CMMC’s chief medical officer, Dr. John Alexander, said he thinks that a greater percentage of their workforce is vaccinated, also due to inflated staff numbers or staff who got vaccinated elsewhere but didn’t report it to CMMC, or both.
But Alexander also acknowledged that CMMC’s numbers are also aligned with that of the surrounding communities, which have been behind the rest of the state in getting shots into arms since the beginning of the vaccine rollout.
“We think the (Maine DHHS’s) number is lower than the real number. But that being said, I probably don’t disagree with the number as it directly relates to the fact that, you know, we live in a county where the overall vaccination rates in the county that is one of the lower numbers of the state,” Alexander said.
As of Thursday, 48.6% of all Androscoggin County residents had received at least one dose of a COVID-19 vaccine and 49.5% had received their final shot. Franklin and Oxford counties’ numbers were lower.
When considering just the population eligible to receive a vaccine, or individuals 12 years and older, 56.8% of Androscoggin County residents had their first jab and 57.7% had completed their inoculations. In Franklin County, 53% and 54.8% of eligible residents had gotten their first and second shots, respectively; and in Oxford County, 50.2% and 55.1% of eligible residents had gotten their first and second shots, respectively.
Statewide, 62.5% of all eligible Mainers have gotten at least one shot and 65.1% are fully vaccinated, leaving central and western Maine trailing behind most of the state’s 16 counties.
Alexander estimated the clinical staff – doctors, nurses and other patient-facing personnel – are highly vaccinated and that the nonclinical staff are still left to reach.
Both hospitals are working on outreach and education to encourage all staff to get their shots.
Costello, from St. Mary’s, and Alexander said their respective hospitals does not have an official policy for staff to get vaccinated against COVID-19. Alexander said the hospital is not discussing making the vaccine mandatory: “We wouldn’t mandate a vaccine that hasn’t been fully approved by the (U.S. Food and Drug Administration),” he said.

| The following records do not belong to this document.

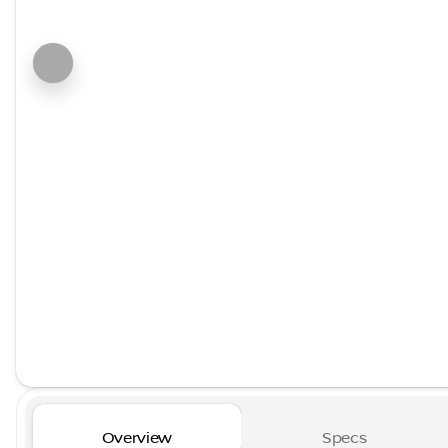
Overview
Specs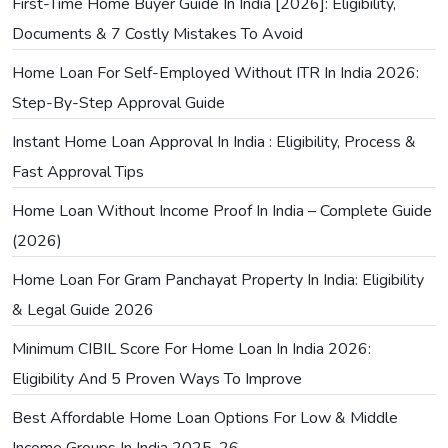
First-Time Home Buyer Guide In India [2026]: Eligibility,
Documents & 7 Costly Mistakes To Avoid
Home Loan For Self-Employed Without ITR In India 2026:
Step-By-Step Approval Guide
Instant Home Loan Approval In India : Eligibility, Process &
Fast Approval Tips
Home Loan Without Income Proof In India – Complete Guide
(2026)
Home Loan For Gram Panchayat Property In India: Eligibility
& Legal Guide 2026
Minimum CIBIL Score For Home Loan In India 2026:
Eligibility And 5 Proven Ways To Improve
Best Affordable Home Loan Options For Low & Middle
Income Groups In India 2025-26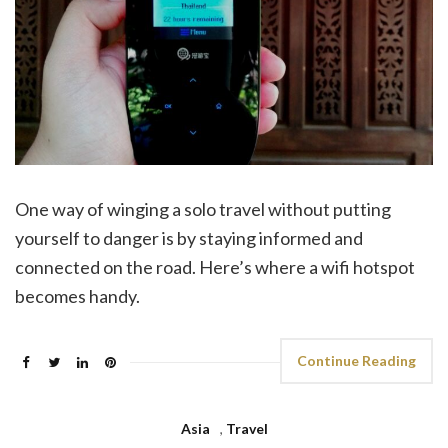
One way of winging a solo travel without putting
yourself to danger is by staying informed and
connected on the road. Here’s where a wifi hotspot
becomes handy.
Continue Reading
Asia
,
Travel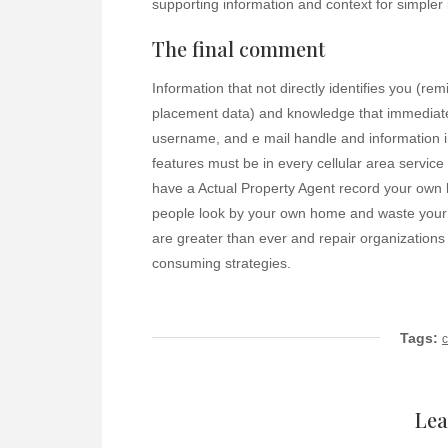
supporting information and context for simpler 
The final comment
Information that not directly identifies you (re
placement data) and knowledge that immediately
username, and e mail handle and information i
features must be in every cellular area servic
have a Actual Property Agent record your own
people look by your own home and waste your t
are greater than ever and repair organizations
consuming strategies.
Tags:
Lea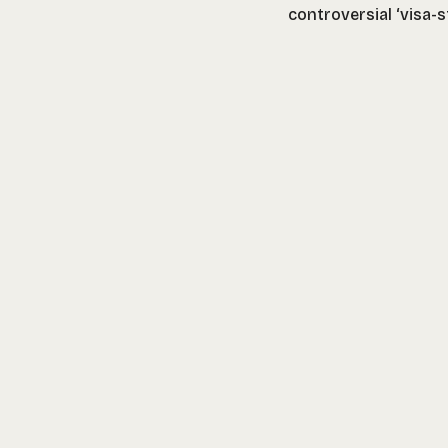
controversial ‘visa-s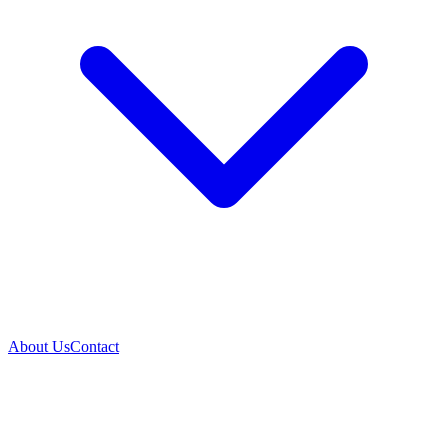
About Us
Contact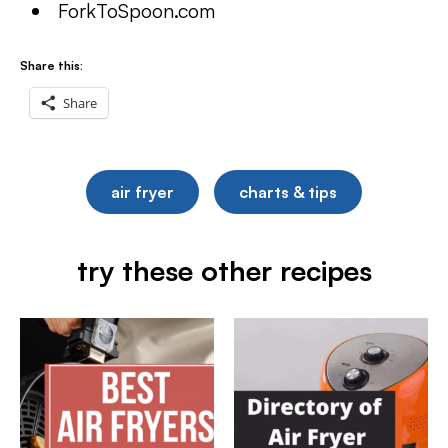
ForkToSpoon.com
Share this:
Share
air fryer
charts & tips
try these other recipes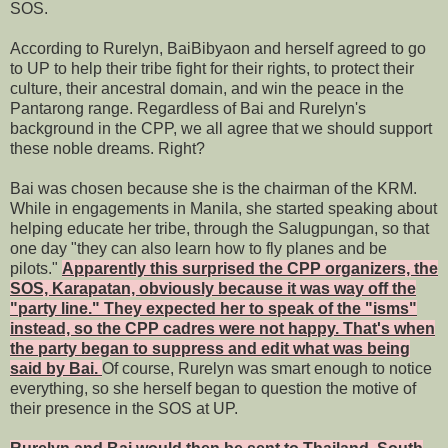
SOS.
According to Rurelyn, BaiBibyaon and herself agreed to go
to UP to help their tribe fight for their rights, to protect their
culture, their ancestral domain, and win the peace in the
Pantarong range. Regardless of Bai and Rurelyn's
background in the CPP, we all agree that we should support
these noble dreams. Right?
Bai was chosen because she is the chairman of the KRM.
While in engagements in Manila, she started speaking about
helping educate her tribe, through the Salugpungan, so that
one day "they can also learn how to fly planes and be
pilots."
Apparently this surprised the CPP organizers, the
SOS, Karapatan, obviously because it was way off the
"party line." They expected her to speak of the "isms"
instead, so the CPP cadres were not happy. That's when
the party began to suppress and edit what was being
said by Bai.
Of course, Rurelyn was smart enough to notice
everything, so she herself began to question the motive of
their presence in the SOS at UP.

The three COVID-19 vaccinations available in the U.S. – Pfizer-BioNTech, Moderna and Johnson & Johnson – were granted emergency use authorization by the FDA, a mechanism to “facilitate the availability and use of medical countermeasures, including vaccines, during public health emergencies,” according to the agency.
Medical professionals and public health officials, including Maine Center for Disease Control and Prevention Director Dr. Nirav Shah, have stressed that the vaccines still went through the same rigorous clinical trials as a fully approved vaccine and the safety and effectiveness of all three.
At a news briefing Wednesday, Shah called the vaccination rates from CMMC and St. Mary’s “concerning.”
“Time will tell what the exact reasons for those numbers are but make no mistake, No. 1, they are concerning. And two, the question is the extent to which they are reflections of case rates in Androscoggin County or whether they may even play a role in those cases,” Shah said.
The U.S. Centers for Disease Control and Prevention recommends all health care workers get vaccinated against COVID-19.
“If you’re a health care worker, I think if you haven’t been vaccinated already, now again, there is no better time to get vaccinated to protect yourself from potential exposure as well as to protect your patients,” Shah said.